Suggested Implementation Order

The starter code contains a number of unfinished functions. We suggest you attack them in the following order:


We will grade your assignment based on a combination of test results and code quality.

First, we’ll run your code on a set of test disk images and check that your program gives the expected output. You have access to all of the images we’ll use for grading and the correct output for each of them.

If this were a real archaeological dig, you would have been given only the disk image and a computer. But to make things easier, we’ve provided you with starter code that tries to read all the files on the image and outputs checksums of the inode and file contents. We’ve also computed these checksums using a working implementation of the assignment. If your checksums match ours, then your code is correctly reading the data off the disk.
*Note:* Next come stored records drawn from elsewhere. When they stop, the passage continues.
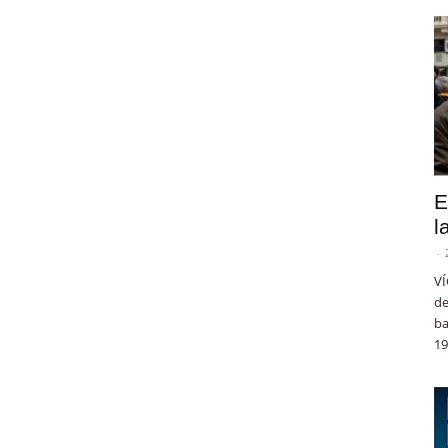
E
l
-
VÍ
de
ba
19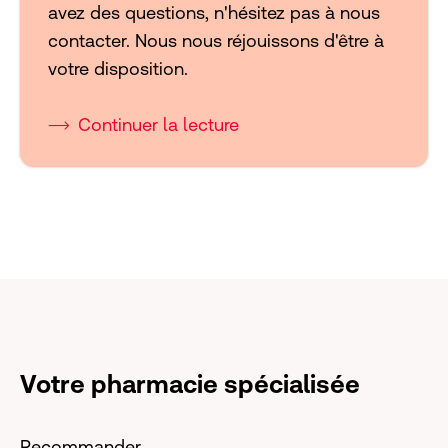
avez des questions, n'hésitez pas à nous
contacter. Nous nous réjouissons d'être à
votre disposition.
Continuer la lecture
Votre pharmacie spécialisée
Recommander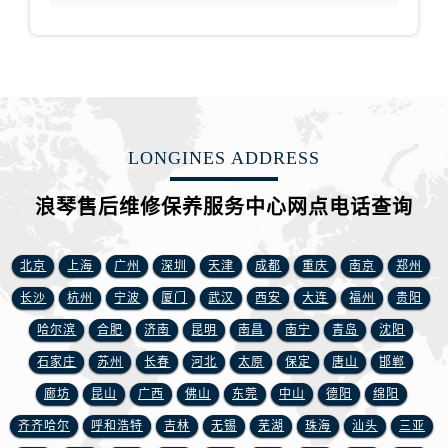
福建省宁德市蕉城区天湖东路浪琴售后服务中心（需提前预约）
福建省莆田市城厢区霞林街道荔华东大道浪琴售后服务中心（需提前预约）
福建省三明市三元区东乾二路浪琴售后服务中心（需提前预约）
福建省漳州市龙文区步港路浪琴售后服务中心（需提前预约）
江苏省常州市新北区龙锦路1590号现代传媒中心5号楼10层1008室浪琴售后服务中心（需提前预约）
江苏省淮安市清江浦区淮海北路浪琴售后服务中心（需提前预约）
LONGINES ADDRESS
江苏省连云港市海州区通灌北路浪琴售后服务中心（需提前预约）
浪琴售后维修保养服务中心网点电话查询
江苏省南京市秦淮区中山南路1号南京中心22层22-C1-C3室浪琴售后服务中心（需提前预约）
江苏省宿迁市宿城区西湖路浪琴售后服务中心（需提前预约）
江苏省泰州市海陵区永定东路399号置地商务中心东塔（华润万象城）17层1706室浪琴售后服务中心（需提前预约）
北京
上海
广州
深圳
天津
成都
重庆
南京
郑州
江苏省徐州市鼓楼区淮海东路29号苏宁广场IFC国际金融中心35层3508室浪琴售后服务中心（需提前预约）
长沙
杭州
宁波
厦门
武汉
西安
大连
福州
贵阳
江苏省盐城市盐都区世纪大道5号盐城金融城写字楼1号楼16层1604室浪琴售后服务中心（需提前预约）
哈尔滨
合肥
济南
昆明
南昌
南宁
青岛
沈阳
江苏省扬州市邗江区国展路29号星耀天地写字楼1号楼18层1803室浪琴售后服务中心（需提前预约）
石家庄
苏州
长春
河北
太原
保定
唐山
邯郸
江苏省镇江市京口区中山东路浪琴售后服务中心（需提前预约）
廊坊
昆山
广西
佛山
东莞
中山
德阳
绵阳
江西省抚州市临川区赣东大道浪琴售后服务中心（需提前预约）
齐齐哈尔
呼和浩特
吉林
无锡
芜湖
珠海
汕头
三亚
江西省赣州市章贡区文清路浪琴售后服务中心（需提前预约）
Finally, we’ll read through your code and give you comments on style and overall quality. We’ll look for places where you inappropriately break the layering of the file system or make other mistakes that don’t necessarily cause your program to generate the wrong output. We’ll also look for common C programming errors such as memory leaks and use of the heap where stack allocation is more appropriate, or places when you used void* pointers when you could have used stronger types. Finally, we’ll check that your code is easy to read: It should be well-formatted, organized, and be easy to follow.

Extra credit

If you submitted the Week 1 survey by Sunday, June 30, 11:59pm, we will give you one additional point towards your functionality score. You'll need to use your Stanford email address to access the form.